In The Thunderstorm, the problem of repentance is particularly acute. The main character of the tragedy, Katerina, is experiencing terrible pangs of conscience. She is torn between a legitimate husband and Boris, a righteous life and a moral decline. She cannot forbid herself to love Boris, but she executes herself in her soul, believing that by doing so she rejects God, since a husband for a wife is like God for a church. Therefore, by cheating on her husband, she betrays God, which means she loses all possibility of salvation. She considers this sin unforgivable and therefore denies the possibility of repentance for herself.

Katerina is very pious, from childhood she used to pray to God and even saw angels, which is why her torment is so strong. These sufferings bring her to the point that, fearing the punishment of God (it is represented by a thunderstorm), she throws herself at the feet of her husband and confesses everything to him, giving her life into his hands. Everyone reacts differently to this recognition, revealing their attitude to the possibility of repentance. Kabanova offers to bury her alive, that is, she believes that there is no way to forgive her daughter-in-law.
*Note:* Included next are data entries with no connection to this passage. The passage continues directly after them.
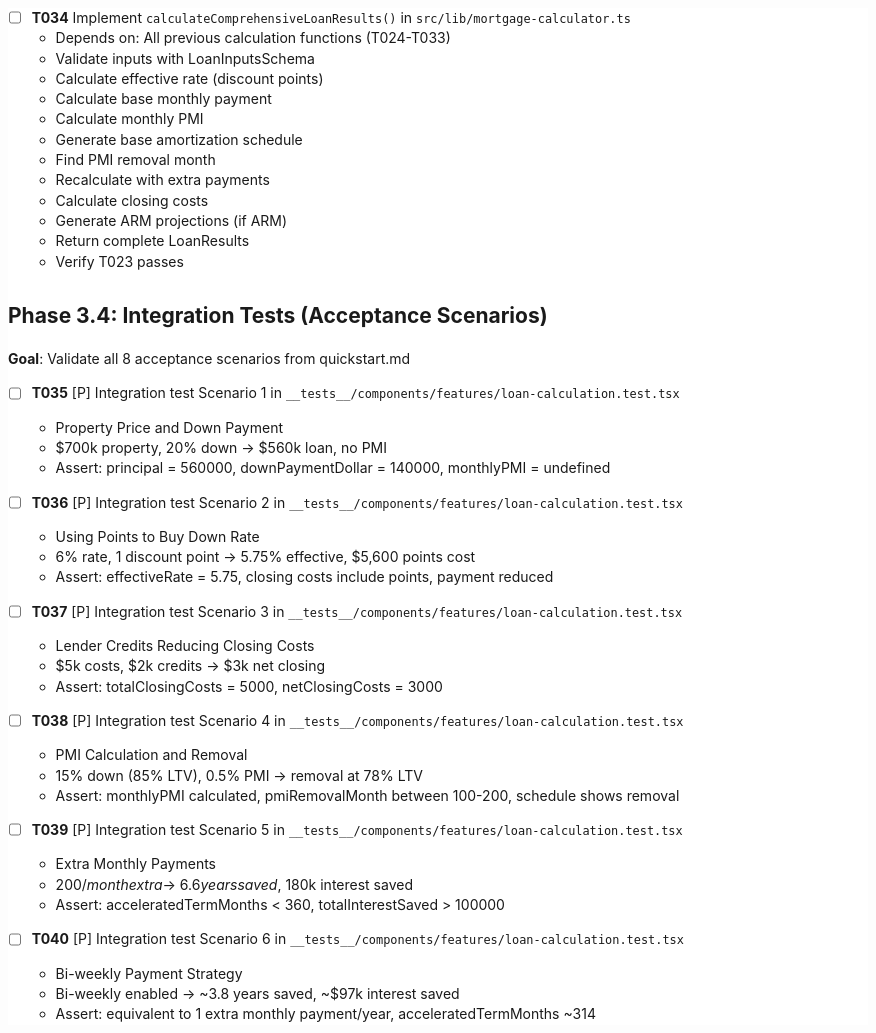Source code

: - [ ] **T034** Implement `calculateComprehensiveLoanResults()` in `src/lib/mortgage-calculator.ts`
  - Depends on: All previous calculation functions (T024-T033)
  - Validate inputs with LoanInputsSchema
  - Calculate effective rate (discount points)
  - Calculate base monthly payment
  - Calculate monthly PMI
  - Generate base amortization schedule
  - Find PMI removal month
  - Recalculate with extra payments
  - Calculate closing costs
  - Generate ARM projections (if ARM)
  - Return complete LoanResults
  - Verify T023 passes

## Phase 3.4: Integration Tests (Acceptance Scenarios)

**Goal**: Validate all 8 acceptance scenarios from quickstart.md

- [ ] **T035** [P] Integration test Scenario 1 in `__tests__/components/features/loan-calculation.test.tsx`
  - Property Price and Down Payment
  - $700k property, 20% down → $560k loan, no PMI
  - Assert: principal = 560000, downPaymentDollar = 140000, monthlyPMI = undefined

- [ ] **T036** [P] Integration test Scenario 2 in `__tests__/components/features/loan-calculation.test.tsx`
  - Using Points to Buy Down Rate
  - 6% rate, 1 discount point → 5.75% effective, $5,600 points cost
  - Assert: effectiveRate = 5.75, closing costs include points, payment reduced

- [ ] **T037** [P] Integration test Scenario 3 in `__tests__/components/features/loan-calculation.test.tsx`
  - Lender Credits Reducing Closing Costs
  - $5k costs, $2k credits → $3k net closing
  - Assert: totalClosingCosts = 5000, netClosingCosts = 3000

- [ ] **T038** [P] Integration test Scenario 4 in `__tests__/components/features/loan-calculation.test.tsx`
  - PMI Calculation and Removal
  - 15% down (85% LTV), 0.5% PMI → removal at 78% LTV
  - Assert: monthlyPMI calculated, pmiRemovalMonth between 100-200, schedule shows removal

- [ ] **T039** [P] Integration test Scenario 5 in `__tests__/components/features/loan-calculation.test.tsx`
  - Extra Monthly Payments
  - $200/month extra → ~6.6 years saved, ~$180k interest saved
  - Assert: acceleratedTermMonths < 360, totalInterestSaved > 100000

- [ ] **T040** [P] Integration test Scenario 6 in `__tests__/components/features/loan-calculation.test.tsx`
  - Bi-weekly Payment Strategy
  - Bi-weekly enabled → ~3.8 years saved, ~$97k interest saved
  - Assert: equivalent to 1 extra monthly payment/year, acceleratedTermMonths ~314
Tikhon, on the contrary, forgives Katerina, that is, he believes that she will receive forgiveness from God.
Katerina believes in repentance: she is afraid of sudden death, not because her life will be interrupted, but because she will appear unrepentant, sinful before God.
The attitude of people to the possibility of repentance is manifested during a thunderstorm. The storm personifies the wrath of God, and therefore people, when they see a thunderstorm, look for ways of salvation and behave differently. For example, Kuligin wants to build lightning rods and save people from thunderstorms; he believes that people can be saved from the punishment of God if they repent, then the wrath of God will disappear through repentance, just like lightning goes into the ground through a lightning rod. Wild, on the other hand, is sure that one cannot hide from the wrath of God, that is, he does not believe in the possibility of repentance. Although it should be noted that he can repent, as he throws himself at the peasant's feet and asks for forgiveness from him for scolding him.
Pangs of conscience bring Katerina to the point that she begins to think about suicide, which the Christian religion considers one of the most serious sins. Man seems to reject God, so suicides have no hope of salvation. Here the question arises: how could such a pious person as Katerina commit suicide, knowing that by doing so she was ruining her soul? Maybe she didn't really believe in God at all? I must say that she considered her soul already ruined and simply did not want to live in torment further, without hope of salvation.

It faces the Hamlet question - to be or not to be? Endure suffering on earth or commit suicide and thereby end your suffering? Katerina is driven to despair by the attitude of people towards her and the pangs of her own conscience, so she rejects the possibility of salvation. But the denouement of the play is symbolic: it turns out that the heroine has a hope for salvation, since she does not sink in the water, but breaks on the anchor. The anchor is similar to the part of the cross, where the base stands for the Holy Grail (the cup with the blood of the Lord). The Holy Grail also symbolizes salvation. Thus, there is hope that she was forgiven and saved.